O QUE FAZER:
Cite do texto sobre a quarta parede o trecho que começa em “Esta quebra permite” e segue até “os dois mundos.”.

TEXTO EM ESTUDO:
_ _ _ _

Storytelling além da quarta parede

Nova Escola de Marketing
12 de janeiro de 2017

Utilizar referências criadas em histórias fictícias permite entrar em um storytelling já criado e, ainda melhor, que não é mensagem publicitária.

Na construção de histórias, a “quarta parede” é a divisão entre os espectadores e os atores, a barreira imaginária que separa a narrativa apresentada em filmes, peças de teatro, games, seus atores e acontecimentos do público que os assiste.

É onde reside a divisão entre o real e o representado, entre a vida e a arte.

Além da quarta parede

A quebra da quarta parede acontece quando os atores, elementos ou acontecimentos da história interagem diretamente com seus espectadores, em um diálogo que transcende as duas realidades: a “verdadeira” (onde estamos assistindo ao filme, peça, game) e a “criada” (onde vivem os personagens).

Esta quebra permite aos personagens, até então fictícios, invadirem a realidade vigente, criando assim a estranheza e rompendo com a percepção do que é real ou não.

Desde “O grande roubo de trem”, de 1093, diversos filmes fizeram uso desta técnica, que pode ser utilizada pelo próprio personagem durante o acontecimento dos fatos, em uma narração à parte ou através de um narrador externo atuando como ponte entre os dois mundos.

Entre alguns exemplos: “Noivo neurótico, noiva nervosa” (1997), de Woody Allen, “O lobo de Wall Street” (2013), “Violência gratuita” (1997) e “Clube de Luta” (1999).

_ _ _ _

EXTRATO DOS DADOS:
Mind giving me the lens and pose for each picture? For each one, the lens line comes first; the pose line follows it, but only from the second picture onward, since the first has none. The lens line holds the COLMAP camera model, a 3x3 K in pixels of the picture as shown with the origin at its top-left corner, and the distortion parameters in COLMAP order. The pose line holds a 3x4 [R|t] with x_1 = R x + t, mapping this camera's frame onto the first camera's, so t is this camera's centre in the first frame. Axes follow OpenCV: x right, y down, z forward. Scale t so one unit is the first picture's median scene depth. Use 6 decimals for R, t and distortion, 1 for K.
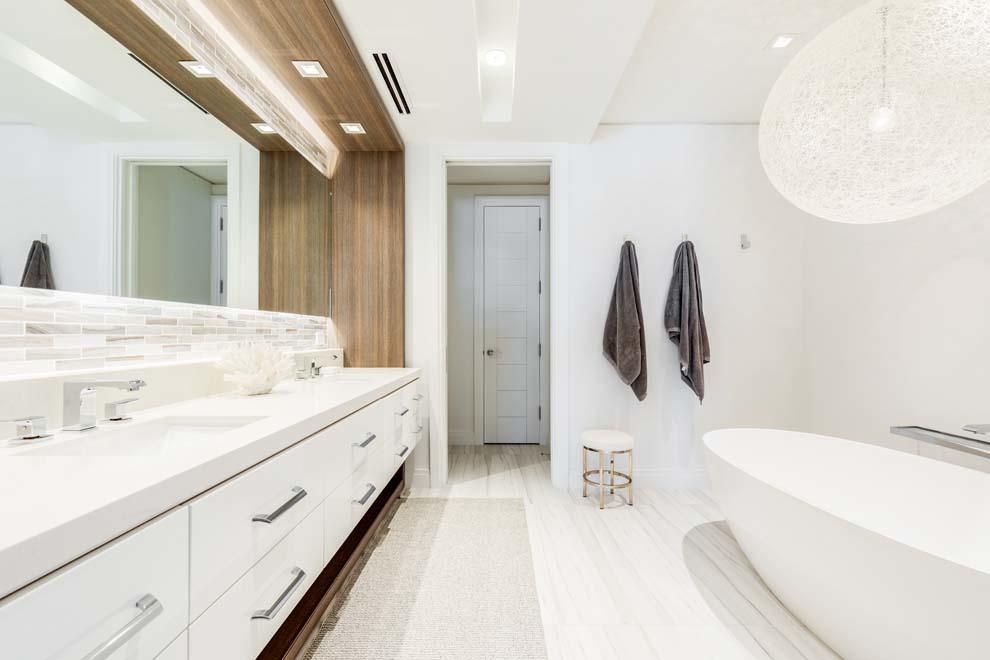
lens RADIAL K [[442.5, 0, 495.0], [0, 442.5, 330.0], [0, 0, 1]] dist [0.001973, 0.000486]
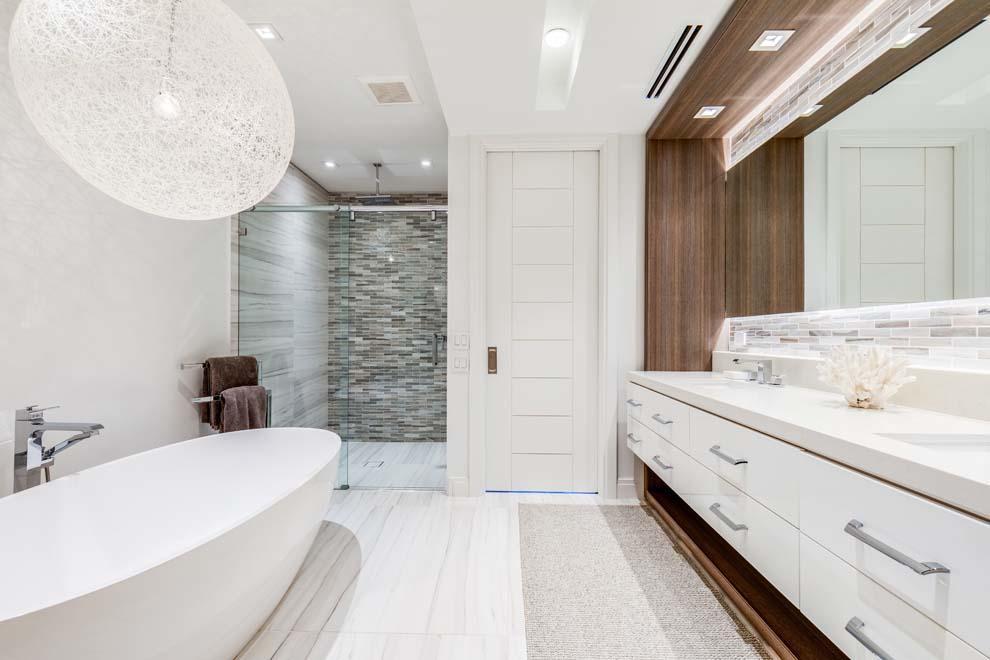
lens RADIAL K [[442.5, 0, 495.0], [0, 442.5, 330.0], [0, 0, 1]] dist [0.001973, 0.000486]
pose [[-0.999755, -0.006474, 0.021154, 0.169095], [-0.006922, 0.999753, -0.021137, 0.022913], [-0.021012, -0.021278, -0.999553, 2.070092]]
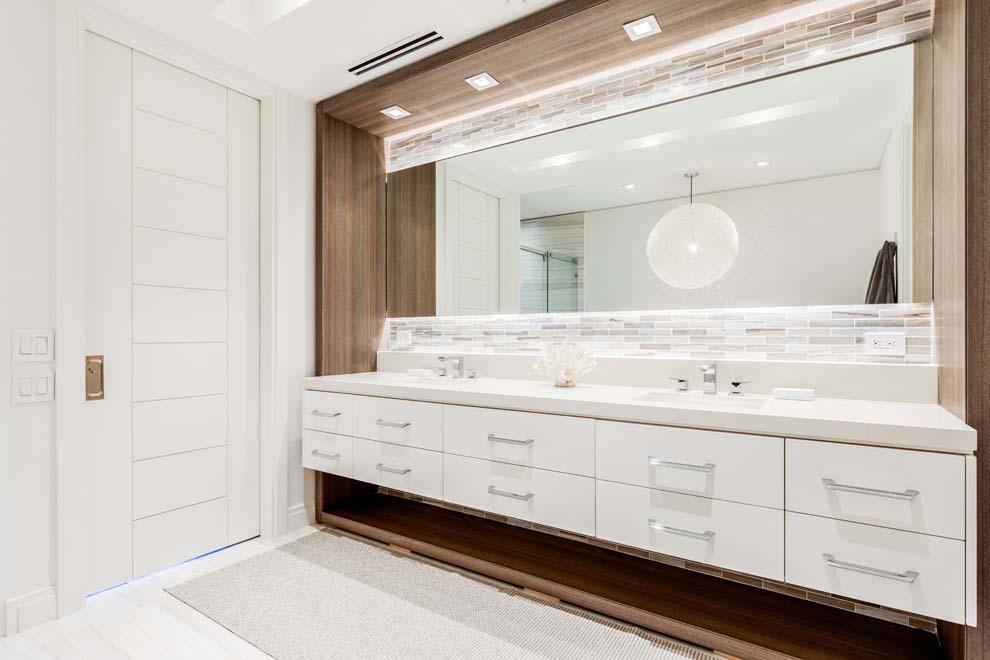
lens RADIAL K [[497.8, 0, 497.2], [0, 497.8, 331.5], [0, 0, 1]] dist [-0.000563, -0.000128]
pose [[-0.544262, -0.008530, -0.838872, 0.748243], [0.007261, 0.999863, -0.014878, 0.019556], [0.838884, -0.014188, -0.544125, 1.744441]]
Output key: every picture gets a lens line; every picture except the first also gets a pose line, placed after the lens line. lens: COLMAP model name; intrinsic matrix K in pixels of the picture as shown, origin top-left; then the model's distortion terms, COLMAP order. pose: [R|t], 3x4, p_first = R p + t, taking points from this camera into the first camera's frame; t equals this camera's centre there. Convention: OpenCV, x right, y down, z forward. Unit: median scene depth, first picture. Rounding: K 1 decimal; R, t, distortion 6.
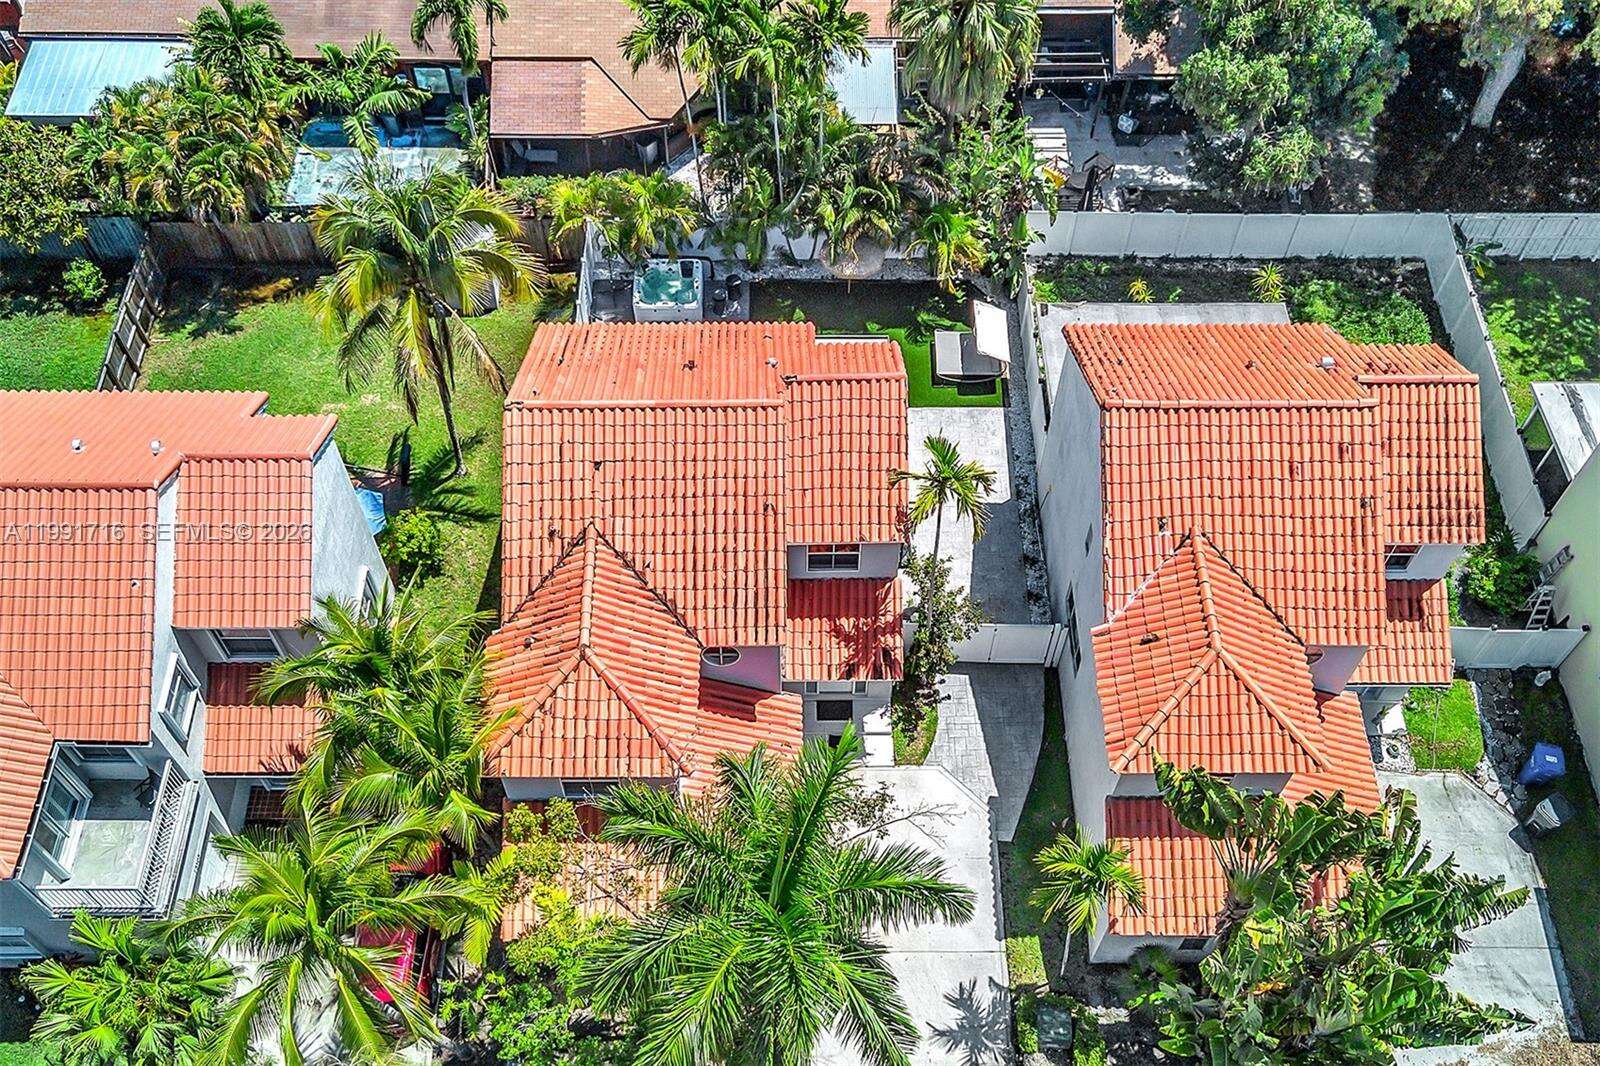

_ _ _ _

SOLUÇÃO DA TAREFA:
Esta quebra permite aos personagens, até então fictícios, invadirem a realidade vigente, criando assim a estranheza e rompendo com a percepção do que é real ou não.

Desde “O grande roubo de trem”, de 1093, diversos filmes fizeram uso desta técnica, que pode ser utilizada pelo próprio personagem durante o acontecimento dos fatos, em uma narração à parte ou através de um narrador externo atuando como ponte entre os dois mundos.